Wednesday, 21 March 2012

Bubble/Lighting test in AE

Easing into the world of After Effects and setting the tone for the underwater scenes of my film. Here I have experimented with different lighting effects and particles rising in the water. I am satisfied with the colour variations, (although they unintentionally change quite rapidly in this clip), testing a palette of greens/blues/yellows and blending them together to achieve the right colour scheme for the underwater scenes.

In this clip I have used two Parallel lights for the light sources, a camera lens blur at different intervals whilst varying the amount of bubbles rising in the clip. The effect I used was CC Snow with the gravity set at -2.0 so that the particles rise the opposite way, however I don't think they are varied enough in this clip. I may consider using the Particle World Effect and adjusting the settings, however I still but a novice with this software but I am optimistic I will improve.

Tuesday, 20 March 2012

City Background Developed

Updated the previous City scene, including more colour and detail into the composition. I have introduced more browns, and "tan" shades to the buildings so that the piece has a sepia look to it. To achieve a more realistic to the walls of the buildings and the rocky cliffs, I added some textures and created some brushes in Adobe Photoshop to create variation.
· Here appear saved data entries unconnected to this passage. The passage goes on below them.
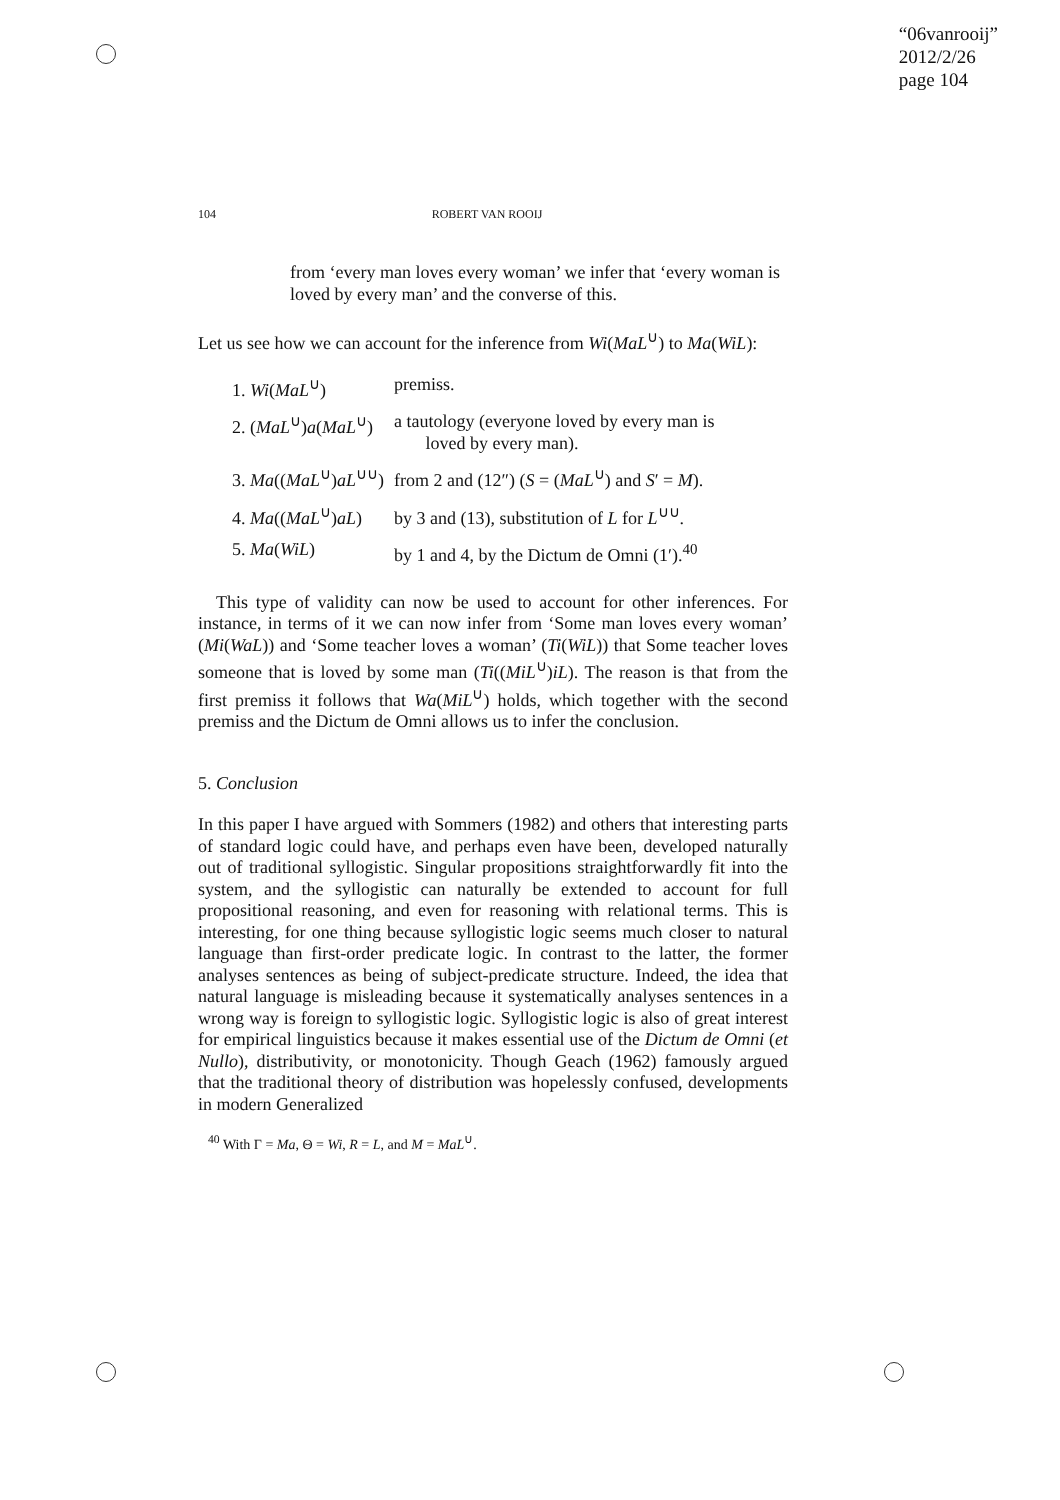“06vanrooij”
2012/2/26
page 104
104 ROBERT VAN ROOIJ
from ‘every man loves every woman’ we infer that ‘every woman is loved by every man’ and the converse of this.
Let us see how we can account for the inference from Wi(MaL<sup>∪</sup>) to Ma(WiL):
| 1. Wi ( MaL<sup>∪</sup>) | premiss. |
| 2. ( MaL<sup>∪</sup>) a ( MaL<sup>∪</sup>) | a tautology (everyone loved by every man is loved by every man). |
| 3. Ma (( MaL<sup>∪</sup>) aL<sup>∪∪</sup>) | from 2 and (12″) ( S = ( MaL<sup>∪</sup>) and S ′ = M ). |
| 4. Ma (( MaL<sup>∪</sup>) aL ) | by 3 and (13), substitution of L for L<sup>∪∪</sup>. |
| 5. Ma ( WiL ) | by 1 and 4, by the Dictum de Omni (1′).<sup>40</sup> |
This type of validity can now be used to account for other inferences. For instance, in terms of it we can now infer from ‘Some man loves every woman’ (Mi(WaL)) and ‘Some teacher loves a woman’ (Ti(WiL)) that Some teacher loves someone that is loved by some man (Ti((MiL<sup>∪</sup>)iL). The reason is that from the first premiss it follows that Wa(MiL<sup>∪</sup>) holds, which together with the second premiss and the Dictum de Omni allows us to infer the conclusion.
5. Conclusion
In this paper I have argued with Sommers (1982) and others that interesting parts of standard logic could have, and perhaps even have been, developed naturally out of traditional syllogistic. Singular propositions straightforwardly fit into the system, and the syllogistic can naturally be extended to account for full propositional reasoning, and even for reasoning with relational terms. This is interesting, for one thing because syllogistic logic seems much closer to natural language than first-order predicate logic. In contrast to the latter, the former analyses sentences as being of subject-predicate structure. Indeed, the idea that natural language is misleading because it systematically analyses sentences in a wrong way is foreign to syllogistic logic. Syllogistic logic is also of great interest for empirical linguistics because it makes essential use of the Dictum de Omni (et Nullo), distributivity, or monotonicity. Though Geach (1962) famously argued that the traditional theory of distribution was hopelessly confused, developments in modern Generalized
<sup>40</sup> With Γ = Ma, Θ = Wi, R = L, and M = MaL<sup>∪</sup>.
I debated with my lecturers whether I should keep the tree behind the house, however I soon decided it was far too awkwardly positioned in the composition and trying to establish the right amount of lighting was difficult, without the tree making the composition look too unbalanced. Without the tree, the piece appears more symmetrical and allows more focus on the house in the foreground. I don't regret including more detail, and adapting this piece as the previous composition seemed too illustrative and stylised. I received good feedback on the previous piece, especially on the aforementioned point but I need to focus on concept environment, where the backgrounds should look a bit more realistic.
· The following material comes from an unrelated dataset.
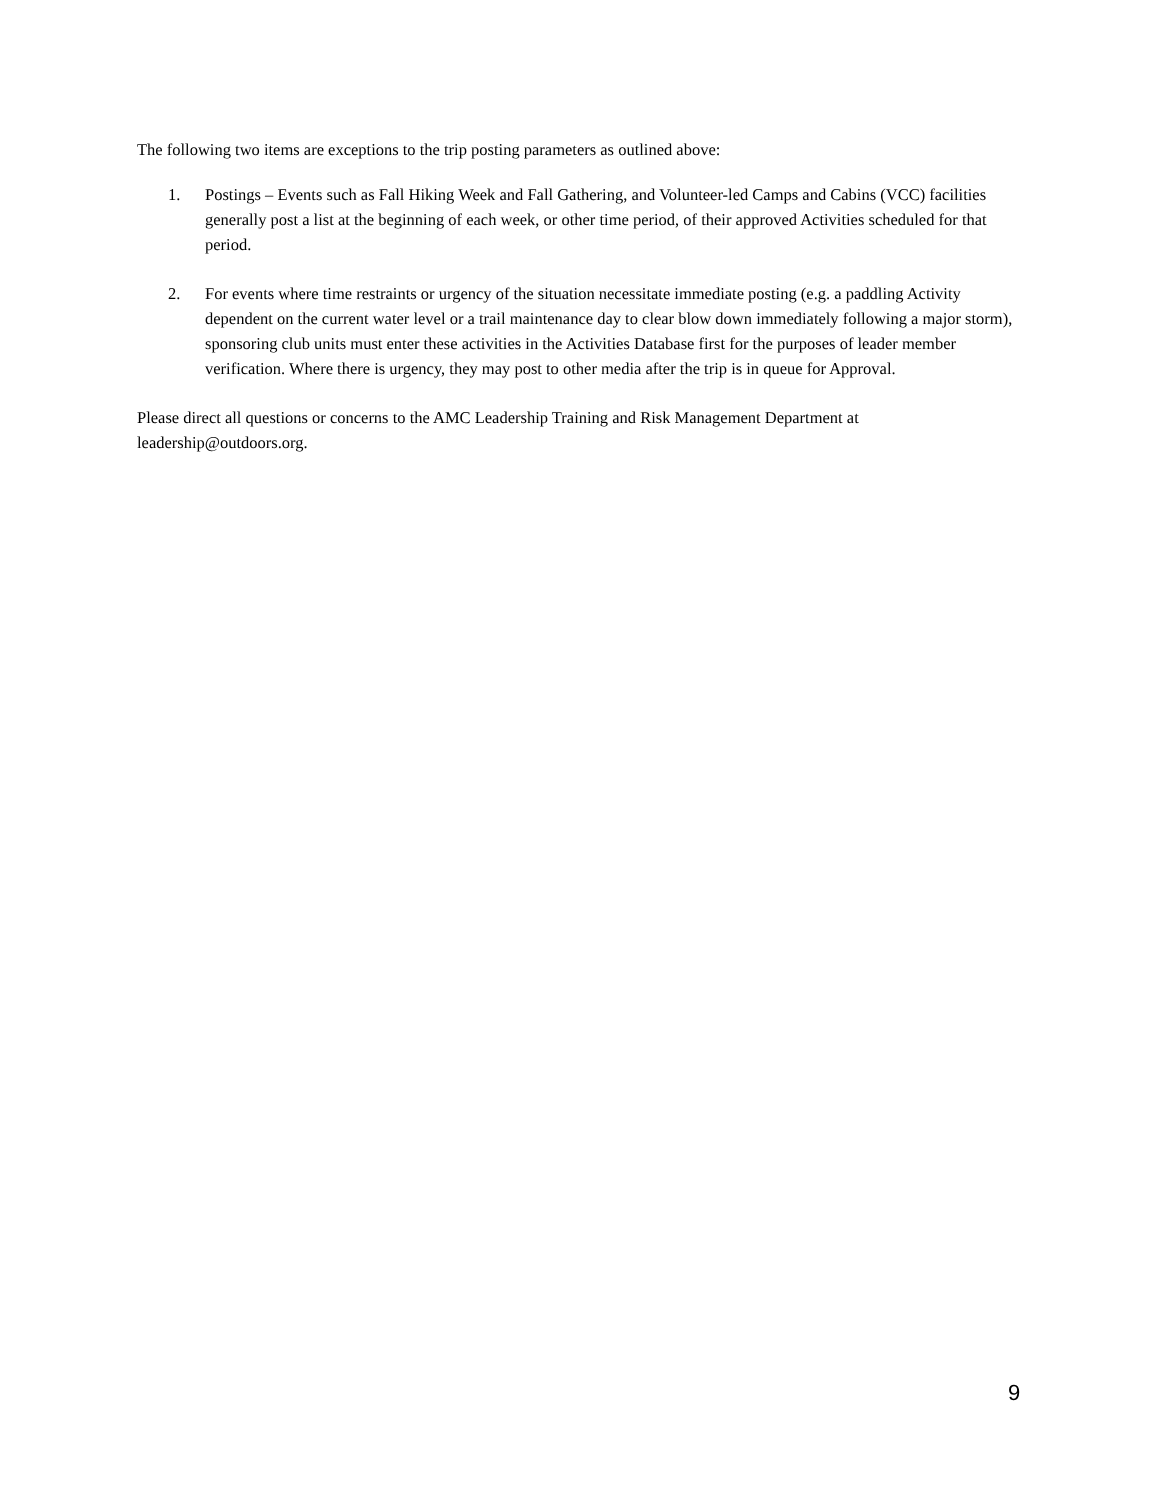The following two items are exceptions to the trip posting parameters as outlined above:
1. Postings – Events such as Fall Hiking Week and Fall Gathering, and Volunteer-led Camps and Cabins (VCC) facilities generally post a list at the beginning of each week, or other time period, of their approved Activities scheduled for that period.
2. For events where time restraints or urgency of the situation necessitate immediate posting (e.g. a paddling Activity dependent on the current water level or a trail maintenance day to clear blow down immediately following a major storm), sponsoring club units must enter these activities in the Activities Database first for the purposes of leader member verification. Where there is urgency, they may post to other media after the trip is in queue for Approval.
Please direct all questions or concerns to the AMC Leadership Training and Risk Management Department at leadership@outdoors.org.
9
I am happy with the development in this piece, but I may include more light sources and contrast to allow the fires to stand out.


Friday, 16 March 2012

Underwater City Animation

This is my first ever rendered film in After Effects, including a city background for the Underwater part of my film. The environment in question is obviously far from complete, but I wanted to test some underwater effects in Adobe Affects and see how effective they could be. I looked up an online tutorial that teaches you how to create light-rays and bubbles rising through the water, however due to my lack of knowledge of After Effects I believe I have struggled to achieve anything I am satisfied with.

The background in question may be altered to a mountain landscape, including caves and introducing a more "rocky terrain," which would reflect the apocalyptic city scene perched on top of sheer cliffs. I may include some ruins into the underwater mountains but I want to avoid a cliched, "lost, forbidden temple," feel to environments. I do believe those themes are done to death.

Instead, I would opt for more industrial, early 20th Century architecture to my buildings or combine modern industrial elements with old, ancient in ruins, i.e. crude, rusted pipes supporting a crumbling archway. This would a make people ask: "Who put these horrible additions to these old, beautiful ruins?" Is it an attempt to preserve them, or simply to make these structures safe and habitable?

The light rays were difficult to create and I had trouble grasping the complicated process of their creation. What I had achieved, was too bright and garish for the piece so I took the attempted light-rays out of the film clip. However, I decided to include the rising bubbles which are a CC Snow effect simply switched in reverse. I know there is a lot more I can do animate this clip to make it more effective, i.e. making the plant-life move in motion to the water or include light reflecting off the ground but I am confident, the more I use After Effects, the much more effective my underwater scenes will be. 

I hope to find alternative ways of creating light rays in After Effects or simpler tutorials to achieve this effect. There are presets already in After Effects which I could include, such as a "Water Ripple," effect on the clip but I believe that would make the clip unoriginal and "cheesy".

Until next time ...

Monday, 12 March 2012

The Hangman's Tree

This is probably one of my favourite compositions so far. Even though the City Scene was very effective, and this composition keeps in the same style as Mountain Scene, I like the simplicity and overall tone of this piece. Like recent posts, I have uploaded three different colour hues of the same painting, to compare which one is the most effective to use in my film.

I am drawn to the top image the most as the other two images appear to hold too much of the same colour. Like the previous post of the Mountain Scene, I have included the same brush texture to achieve  detail at the bottom of the tree. Anymore detail added to this piece would stray away from the focal point of the tree and the textured detail on the ground.

However, there are improvements ... I think I may add some more detail to the branches and more texture to the bark of the tree. Also, a light source needs to be added behind the clouds ... a "sickly sun" type of light source, so as to balance out the lightness of the fog above the ground.